The Nothing: Chapter 1
Minimum required reading: The Magnus Archives Episode 38: Lost and Found Audio Transcript
Nihilio, The Pale, The Endless Snowstorm, The Nothing#
The following is a fanfiction of the Magnus Archives, while both this and it’s source are clearly fictional, the reader is advised to say “This Is Not Real” out loud before reading any further.
This
Is
Not
Real
ARCHIVIST:#
[THE TAPE RECORDER IS ALREADY RUNNING]
For how much longer will my witch of a predecessor vex me! Nevermind the sorry state of the archives, I can guarantee that that this is the first statement left completely redacted.

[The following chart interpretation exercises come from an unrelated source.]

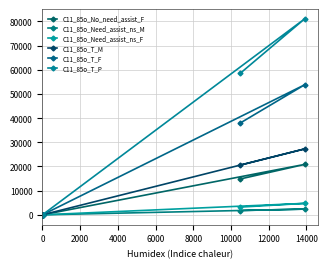

What is the difference between the C11_85o_T_M values at 2000 and 0?

6706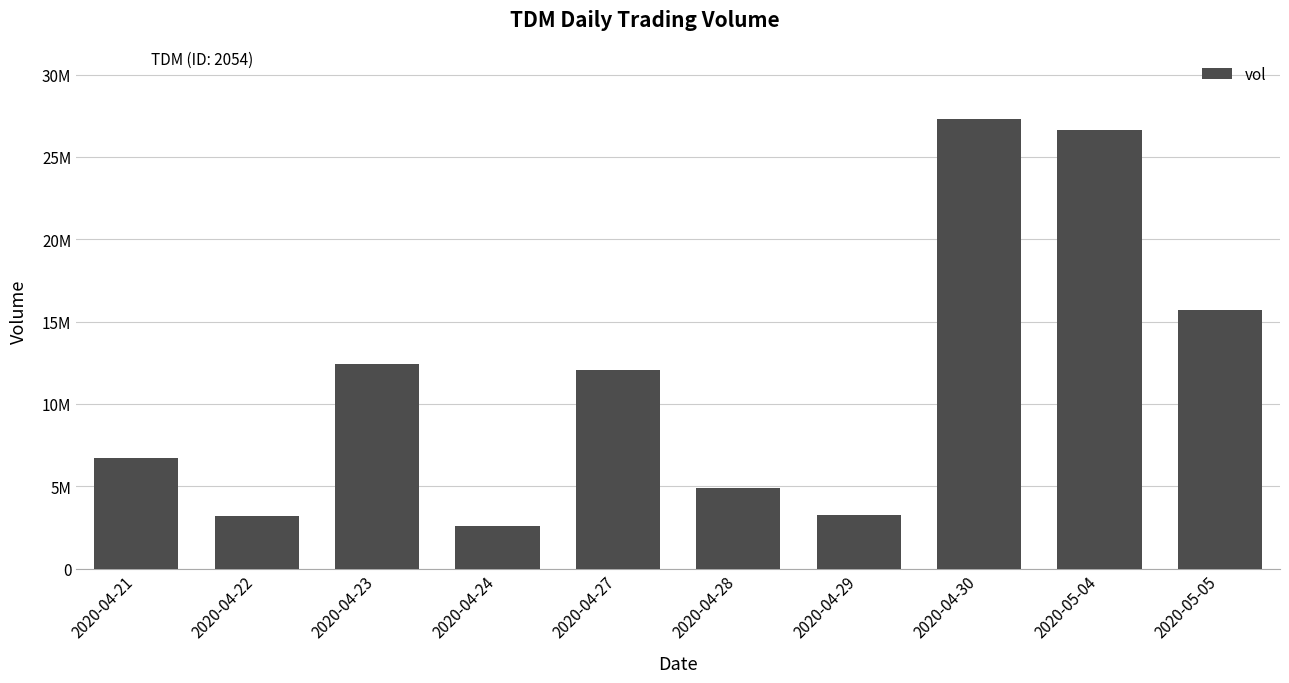

Reading left to right, extract all data points from this chart.

2020-04-21=6704800	2020-04-22=3217600	2020-04-23=12397600	2020-04-24=2585600	2020-04-27=12033200	2020-04-28=4882300	2020-04-29=3246000	2020-04-30=27275800	2020-05-04=26631900	2020-05-05=15715800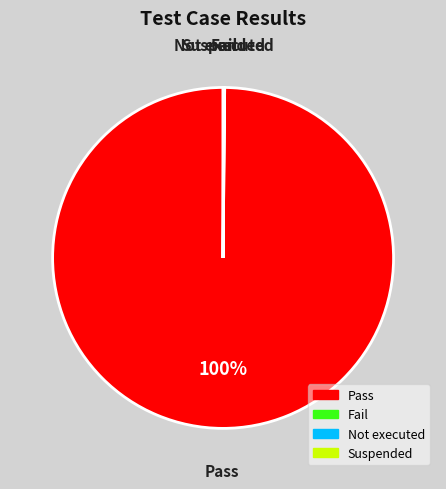

Does Pass represent more than half of the total?

Yes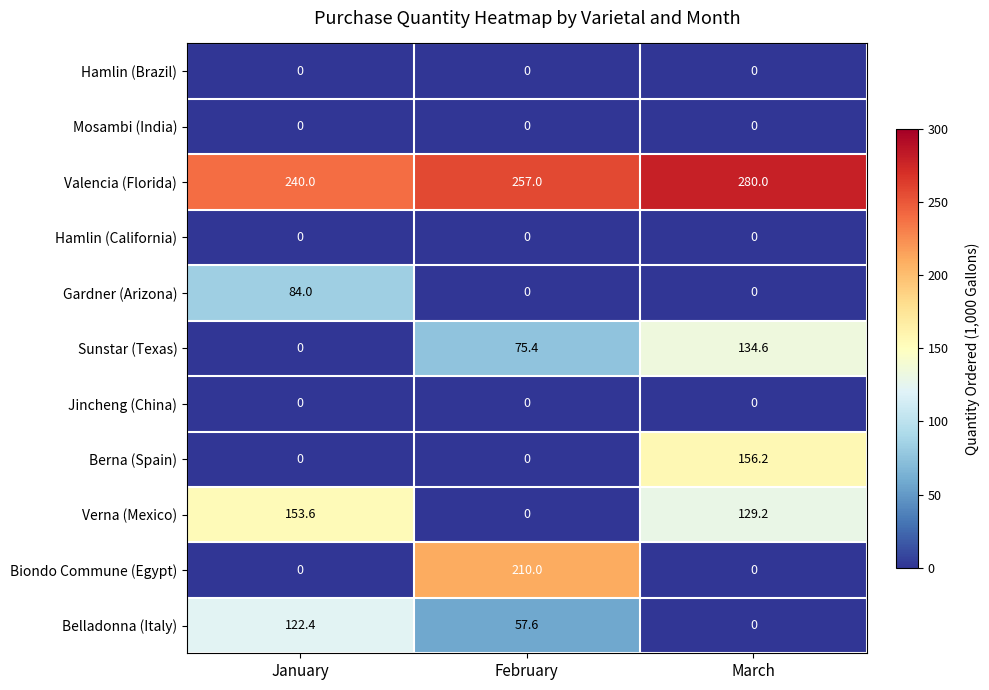

The value of Jincheng (China) at January is 0.0. True or false?

True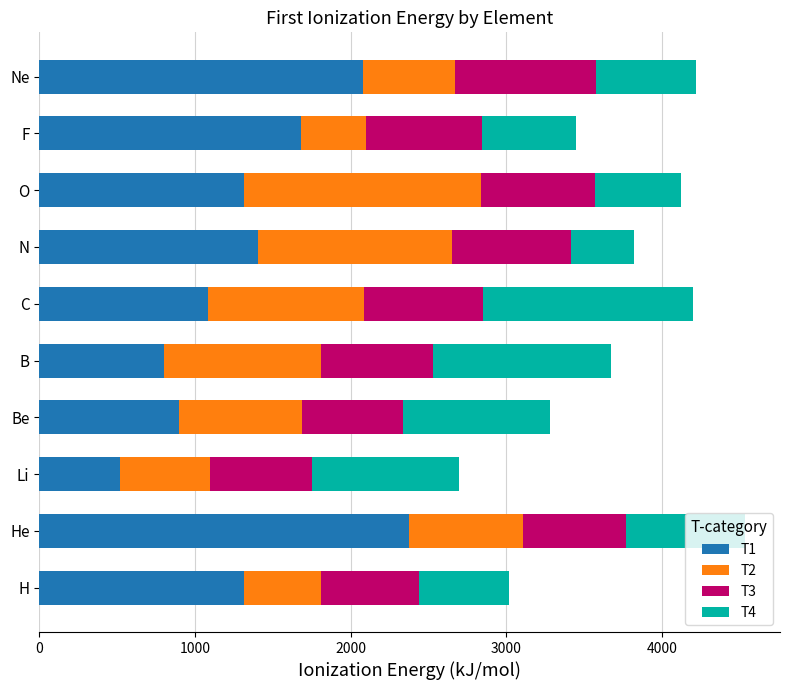

The value of T1 at F is 2689.4. True or false?

False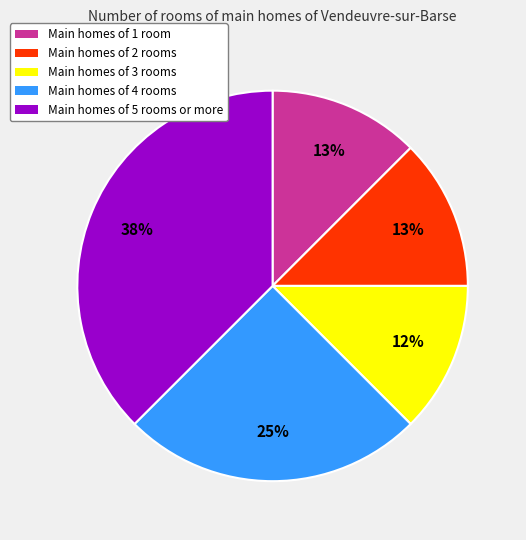

To the nearest percent, what portion does Main homes of 4 rooms represent?

25%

After recovering the text with some paint remover, all I found were citations that go nowhere, like this one, Patricia Pendleton doesn’t exist!
[CLICK] [THE TAPE RECORDER BEGINS SPUTTERING, TAPE IS SENT OUT OF A CORNER IN THE PLASTIC]
Oh for god’s sake what’s this now?
[JON DROPS THE STATEMENT ON HIS DESK AND GETS UP TO CHECK THE TAPE RECORDER]
[THE ARCHIVIST EXHALES SHARPLY AND RETURNS TO HIS DESK IN DEFEAT]
[PAUSE] [THERE IS NOTHING ON THE ARCHIVISTS DESK]
Now where was that-
[LONGER PAUSE]
What was I doing? Oh yes, Martin! Please tell Elias to provide us with better equipment will you!
[YEARS EARLIER]#
Anna knew it wasn’t easy being an archival assistant to Gertrude Robinson, but dealing with these kinds of statements was by far the most mind-bending of tasks. Gertrude would not even instruct her directly on how to deal with them, she would spin these elaborate parables and stories, as if the archival instructions themselves were a book she was writing. Anna knew the following: for a statement like this, either wrap it in a layer of fiction, or make up a name and cite as the true source. “One more thing Anna”, she recalled one of the few things her boss said without a layer of obfuscation, “you must never attempt to verify the sources of Nihilio’s statements, their mystery is our only protection”.
Her current task, was to safely transcribe the contents of a video provided by David Ramao.
“The following is fabricated ‘found footage’ film provided by university student Alfred Alfaro”, Anna penned, doing her best to follow Gertrude’s requirements while also not placing much stock in the idea that the false citation needed to be realistic.
The video starts, it is grainy, dark enough to trigger the camera’s poor implementation of “night vision” which sapped all saturation from the shot in exchange for providing some depth perception to an otherwise pitch black cellar. There is heavy breathing, the camera points to a vase. Our protagonist then takes our view to its mouth and drops the camera inside the vase. From there it is difficult to understand what happens, the camera begins self-chilling, it would appear that from David had never owned a camera.
Anna stops writing for a second, she feels something, as if the story became too real, she remembered another trick of Gertrude’s.
What happened to the camera was not a process but a list of names, and that list is Azimuth-Boreas-Sector-Orbit-Laudanum-Ultra-Tricolor-Ellipsis Nadir-Ellipsis-Gamut-Azimuth-Tricolor-Icon-Orbit-Nadir. There is no contradiction in writing about a camera that never existed. The image comes into focus again and we can make out two figures trudging through snow, one of them David who appears to be arguing with someone but the static is too thick to make out what they are saying. His interlocutor’s body is less formed than his own and appears to solidify out of a ghostly plasma. The audio becomes clear enough to comprehend,
“Without it there is nothing, nothing is a snowstorm,” the ghost says, “it’s spreading dangerously, if we don’t get someone out there to stop it the entire world will be at risk of nihilistic collapse.**
Anna gasped. If this were any other entity, Gertrude would need to be notified of a development like this immediately. It would be imperative to track down its latest developments and prevent the ritual. With Nihilio her strategy seemed to be be the opposite, to obfuscate and then to archive the information and know as little as possible about it. Anna did not know what Gertrude was planning or if she could allow what increasingly resembled carelessness to continue.